Never did I find the guy who could keep up with me. Or who attempted to try.
I know myself better than ever, and I am more comfortable with who I am than I have been in the past. Under normal circumstances, these would be ideal conditions for great sex! But I'm single, and I have a child. I will not bring strangers into my house. And since I'm not in a relationship... I'm kinda left in the cold.
Monogamy (aka Monotony)
I have never been in a relationship where I have not been attracted to someone else. Has anyone? I'll do ya one even better. I have never been in love with someone and not fallen in love with someone else at the same time. I have never been in an open relationship. And I have never cheated on anyone.
Let me tell you what I don't like about what I just said. I have denied and suppressed a lot of feelings over the years! Which, ultimately, means I have not been true to myself.
Now let me tell you what I do like about the above statements. I have never violated the expectations (real or imagined) of fidelity in my relationships.
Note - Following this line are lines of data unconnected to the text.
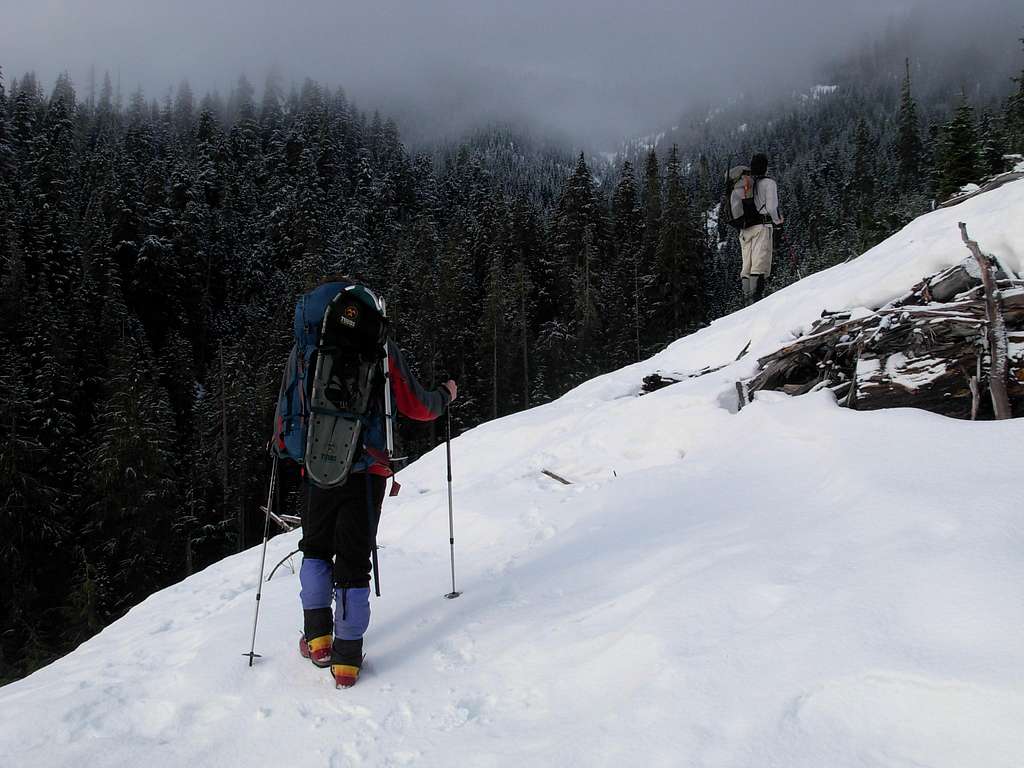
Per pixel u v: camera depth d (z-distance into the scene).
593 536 4.23
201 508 37.88
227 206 81.56
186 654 3.65
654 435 6.33
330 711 2.77
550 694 2.52
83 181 79.75
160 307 62.41
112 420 33.09
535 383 48.41
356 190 91.62
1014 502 2.71
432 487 7.69
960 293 5.28
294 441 3.15
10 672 27.78
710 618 2.52
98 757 2.64
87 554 31.45
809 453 4.22
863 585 2.43
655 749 1.95
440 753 2.33
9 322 42.69
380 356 3.17
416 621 3.58
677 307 51.53
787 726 1.88
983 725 1.68
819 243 79.38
And I have had the wherewithal to exit the situations before moving beyond the boundaries (real or imagined) agreed upon by the parties involved.
If it sounds like a legal disclaimer that's because it gets pretty technical.
I have never sat down with a partner and defined the terms of the relationship. So all those expectations I've mentioned have been more imagined than real.
Tradition seems to have been the hidden partner in my relationships. Which is really weird because I've never been the traditional sort. I don't remember the fairy tale where the princess says, "Darling, I love that you bring home the bacon. And you look smokin hot riding that horse. But I'm gonna need one, maybe two, more lovers to keep me satisfied enough that I don't want to scratch your eyes out or burn this castle to the ground...."
That story hasn't been written yet. Maybe it's time.
There is a word that kinda makes me cringe. Polyamory. By definition, it doesn't sound bad at all. In theory, I like it! But how realistic is it? Don't people get jealous?
I'm not the jealous type. I mean, it's happened on occasion. But both times (that I can recall) I knew that the problem was with the way I saw myself, and not the situation itself. There are plenty of women who would see the person they are with check out someone else and get jealous. It's always made me laugh a little.
So why should something that is more in line with my pattern and history make me cringe. Maybe it is the need to give it a name, to classify it, to define it. Maybe I just don't want to acknowledge it... I don't know.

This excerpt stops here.